> [Metin alıntısı]
■ ■ ■ ■

“
Sizin hakkınızda beni en çok korkutan deccalden başka konulardır.
Şayet o, ben içinizde iken ortaya çıkarsa, ben sizin önünüzde
onu ilzâm (sustururum) ve davasını iptal ederim. Eğer ben aranızda
değilken çıkarsa, artık herkes kendisinin savunucusudur. O
(deccal) gençtir. Saçları kıvırcıktır. (Sağ) gözü dışarı
fırlamıştır. Ben sanki onu Abd’ul-Uzzâ b. Katan’a
benzetiyorum. Sizden kim ona ulaşırsa, ona karşı Kehf süresinin
ilk ayetlerini okusun. O Şam ile Irak arasında bir yerde çıkacak.
Sağı, solu, ortalığı fesada
verecektir. Ey Allah’ın kulları (îmanda) sebat ediniz” buyurdu.
Bizler;
“Yâ Resulullah o, yeryüzünde ne kadar kalacak?” dedik.
Resulullah(s.a);
“ Kırk gün kalacak. (O kırk günün) bir günü, bir sene gibi
bir günü, bir ay gibi ve bir günü de, bir Cuma (hafta) gibidir.
Geri kalan günler sizin bildiğiniz günlerden farksızdır”

■ ■ ■ ■

> [Yapılacak görevler]
• A. Deccal hakkındaki metinde "Şayet o, ben" ifadesinden "bir yerde çıkacak." ifadesine kadar olan kısmı birebir yeniden yazın.
• B. Deccal hakkındaki metni kaldığı yerden sürdürün.
Bu veriler metinden bağımsız, başka bir kaynaktan alınmıştır.

> [Sağlanan veriler]
■ ■ ■ ■

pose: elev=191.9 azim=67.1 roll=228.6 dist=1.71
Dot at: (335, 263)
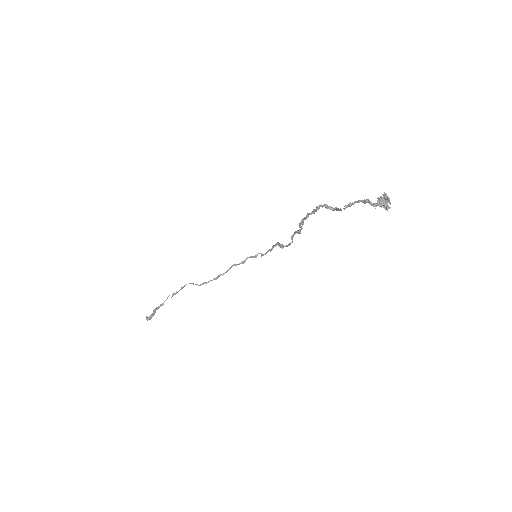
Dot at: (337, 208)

■ ■ ■ ■

> [Görev çıktıları]
• A.
Şayet o, ben içinizde iken ortaya çıkarsa, ben sizin önünüzde
onu ilzâm (sustururum) ve davasını iptal ederim. Eğer ben aranızda
değilken çıkarsa, artık herkes kendisinin savunucusudur. O
(deccal) gençtir. Saçları kıvırcıktır. (Sağ) gözü dışarı
fırlamıştır. Ben sanki onu Abd’ul-Uzzâ b. Katan’a
benzetiyorum. Sizden kim ona ulaşırsa, ona karşı Kehf süresinin
ilk ayetlerini okusun. O Şam ile Irak arasında bir yerde çıkacak.

• B.
buyurdu. Biz;
“ Yâ Resulullah! Şu bir sene gibi olan günde bir günün namazı
bize kâfi mi? Dedik.
Rasûlullah (s.a);
“ Hayır, o gün için bir günün namazlarını takdir ediniz”
buyurdu. Biz;
“ Yâ Resulullah, deccalin yeryüzündeki sürati nasıldır?”
dedik.
Resulullah (s.a);
“ Rüzgârın sürüklediği bulut gibi. O bir kavme gelir, onları
( kendisinin Rab olduğuna) davet eder. Onlar ona inanırlar ve icâbet
ederler. Deccal, semâya emreder. Gök yağmur yağdırır, yerlerde
ot bitirir. O kavmin hayvanları daha besili, daha sütlü geri dönerler.
Sonra bir başka kavme varır. Onları davet eder. Onlar da ona icâbet
etmezler. Deccal yanlarından ayrılır ayrılmaz, yağmurlar kesilir.
Topraklar kurur ve hiçbir malları kalmaz.
Daha sonra deccal bir harabeye varır ve “Hazinelerini çıkar”
der. Harabede bal arılarının beylerini
izledikleri gibi -deccalin
emrine uyarak- defineleri çıkarır.
Sonra deccal, genç bir adamı (kendisini inanmaya ) çağırır. (çağrıyı
reddedince) o gence öyle kılıçla vurur ki, bedenini iki parçaya böler.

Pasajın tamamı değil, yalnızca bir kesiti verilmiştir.